Contradictions abound in the education sector: the IT services revolution has blinded the already befuddled policy makers in the process of transfer of learning. School and University systems have virtually closed themselves to a measure of science and technology at the expense of all other forms of knowledge. Sabyasachi Bhattacharya’s essay on Science Today and Ajit Balakrishnan’s India’s IT Industry , speak of the breakdown between science education and the demands of technology.

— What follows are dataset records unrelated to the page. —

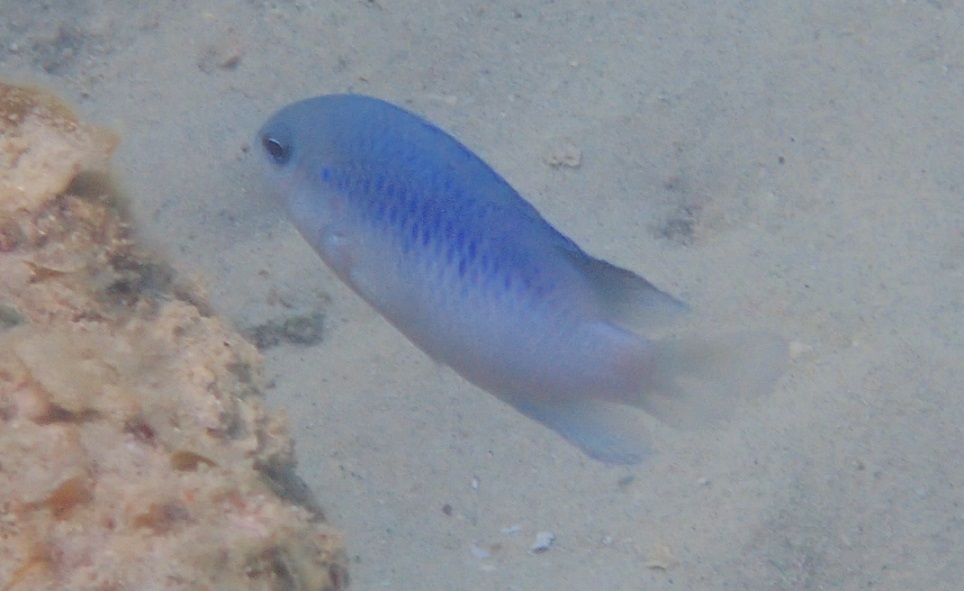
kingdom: Animalia
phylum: Chordata
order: Perciformes
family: Pomacentridae
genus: Pomacentrus
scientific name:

The rise of the IT industry could be even traced back to the 12{+t}{+h}century when the Persian mathematician Musa al-Khwarizmi’s book on Hindu numerals was translated and made available to the western world, however, its future success may lie in its ability to make the transition from being a mere provider of low-cost programming services. What is similarly called for is a committed workforce capable of teaching in high-quality higher educational institutions: for knowledge is best acquired where knowledge is created, not only for those who receive it but also for those who create it. We need to rethink with policy administrators in terms of extending quality education rather than allowing educational plans to peter out as mere “strategies for university buildings and not for building universities” (Mehta 2008, Pollock)

Growth & equity

Appadurai has paraphrased Tolstoy thus: “in a world of multiple modernities every modern society is unhappy in its own way.” Indian cultural resources run deep in history and the haste and waste of modernisation has posed its own issues. By way of offering a solace in view of all these crises Appadurai sums up: “we need to search our own hearts and minds to rethink the relationships between wealth and inclusion, growth and equity, success for some and survival for all.” This is the collective task of criticism, debate, and social reconstruction possible only in a genuine public sphere where all voices are heard — more so the dissenting ones.

Disinheriting its own memory but powered by the market and technology, India thus is on the highways of globalising development. Despite internationally celebrated economic growth rates, its illiteracy and infant mortality rates, food security, and the gap between rich and poor continue to remain at unhealthily high levels. While more and more magnificent highways are charted out over the heart of this ancient land and super-fast vehicles fly like wind over newly tarred surface between metros brightened by colossal hoardings on either side, the common man and woman wait gingerly hidden behind the commercial hoardings for the mystery of a super-transformation. This volume of essays is bound to be of immense interest to anyone concerned with the future and present of a nation that has almost disinherited its memory and is currently struggling at the threshold of emergent new registers. Michael Foucault drew a distinction between universal intellectuals, concerned with larger issues, and specific intellectuals involved with small-scale issues in particular sectors of society. However distinct each might sound there is a fractal relationship between them: this is true of this volume as well. Each essay in its characteristic way focuses on grass-root issues and leads on to discussions in a broader spectrum.